If you haven’t already, be sure to take a peek at Deborah Taylor’s blog on mentorship. From someone on the receiving end, mentorship IS the cat’s meow!
When I began my clinical work at the medical center here in Loma Linda, I was surprised to discover that I would be doing co-therapy with other MedFT students and my supervisor, and in front of medical students and residents. Yikes! Previous experiences for me consisted of individual therapy sessions, and the occasional videotaped clips shown to my supervisor (which at times I’m sure inadvertently left me describing what I was hoping would happen in session rather than what actually did - I know I’m not the only one here). The idea of this new mentorship model was, to say the least, scary for me: I had visions of someone discovering that I wasn’t very confident in what I was doing and that at times I lacked direction and focus in session.
Those first few months were stressful; I remember feeling intense pressure to "perform” in front of my peers and colleagues. I was frustrated and felt that perhaps my sessions during those times didn’t reflect my actual abilities as my nerves took over and made me tentative and self-conscious. But with time and a purposeful group shift towards a more collaborative model, things began to change.
||"Mentorship gives us space to have honest conversations about what is working and areas of growth..."|
To my surprise, I discovered that working closely as co-therapists with fellow students and my supervisor was the best thing to happen to me professionally in a long time. I found myself being pushed in a safe, productive way towards being a better clinician. Conceptual ideas about how to do good therapy came to concrete life before my eyes as I watched others work and thought, ‘that’s how it’s done!’ I was able to see things modeled in session and then practice them myself within the safety net of more experienced therapists who would help me if needed.
I remember one session in particular, in which I was working closely with another doctoral student several years ahead of me. We were in a difficult spot: our patient was extremely anxious, and was making demands of staff that were impossible to meet. We’d been asked to help mediate the situation, and because I’d spent the most time with her, I was asked to lead our session.
My student mentor pulled me aside before we went into the room, and together we talked about how the session might go and what might be particularly helpful in trying to navigate this sensitive issue. As a result of our conversation, I felt confident going into the room, and the gentle coaching of my classmate paved the way for a successful interaction with our patient and several additional weeks of continued work together. Sure, I might have been able to do this on my own, but there was something about knowing that my mentor believed in me and would be there to help me should I need it that made this experience meaningful.
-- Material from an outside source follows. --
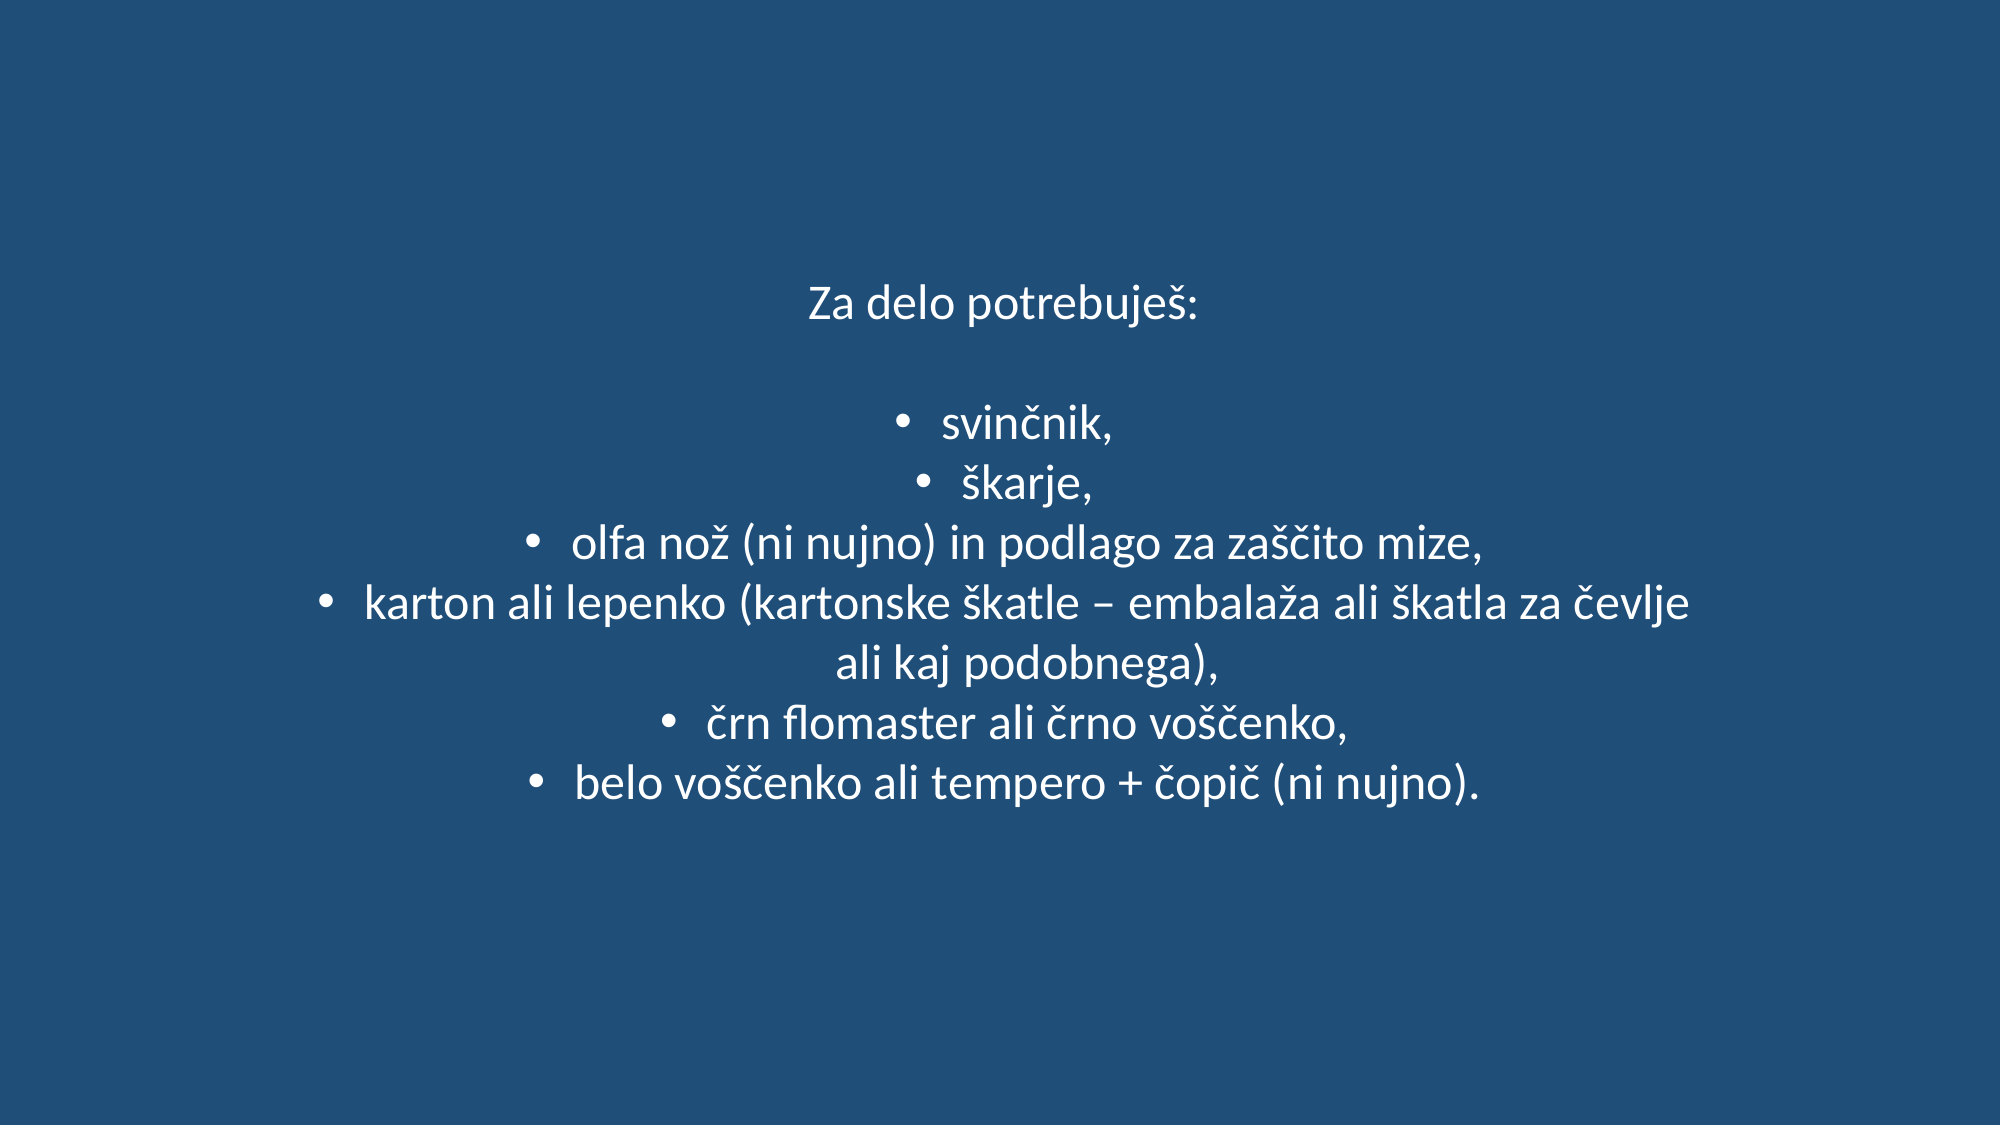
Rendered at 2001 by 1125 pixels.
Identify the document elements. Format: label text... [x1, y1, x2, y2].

text_box Za delo potrebuješ: svinčnik, škarje, olfa nož (ni nujno) in podlago za zaščito mize, karton ali lepenko (kartonske škatle – embalaža ali škatla za čevlje ali kaj podobnega), črn flomaster ali črno voščenko, belo voščenko ali tempero + čopič (ni nujno). [279, 262, 1729, 818]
There are several things that have been particularly helpful for me in being the process of being mentored:
Feeling safe in my relationships with mentors. Mentorship requires a great deal of vulnerability on the part of the individual with less experience, and initially, it can feel as though you’ll never be quite "yourself” in therapy. It has helped me immensely to work with people who’ve been perceptive enough to hone in on my strengths and believe in me wholly - sometimes even before I believed in myself.
Practicing active, live co-therapy. Co-therapy does not mean that my mentor will "rescue” me whenever I am stuck. When one does step in to help guide me in a more therapeutic direction, I feel more equipped to try these skills myself in our next session. Rather than becoming a crutch, these have been empowering experiences for me.
Addressing the power differential. By its very nature, mentorship helps to level the power differential as MedFTs-in-training are allowed to see challenges and mistakes made by someone with more experience. This gives us space to have honest conversations about what is working and areas of growth, and allows me to see my mentors in more of a collaborative, rather than evaluative, role.
Mentorship may be an especially good fit for therapists in medical settings as it aligns with the traditional model of healthcare providers working in teams and may provide additional support for new therapists stepping into a setting with a unique set of rules and norms. As Deborah suggests in her previous blog, having experienced successful mentorship makes me want to "pay it forward” through developing these same times of relationships with new medical family therapists coming into the field. Who wants to join me?
Lindsey Lawson is a third-year PhD MFT student at Loma Linda University and has worked at the Loma Linda Medical Center for the past two years. Her professional interests include all things medical family therapy, as well as gender and power dynamics in couple relationships.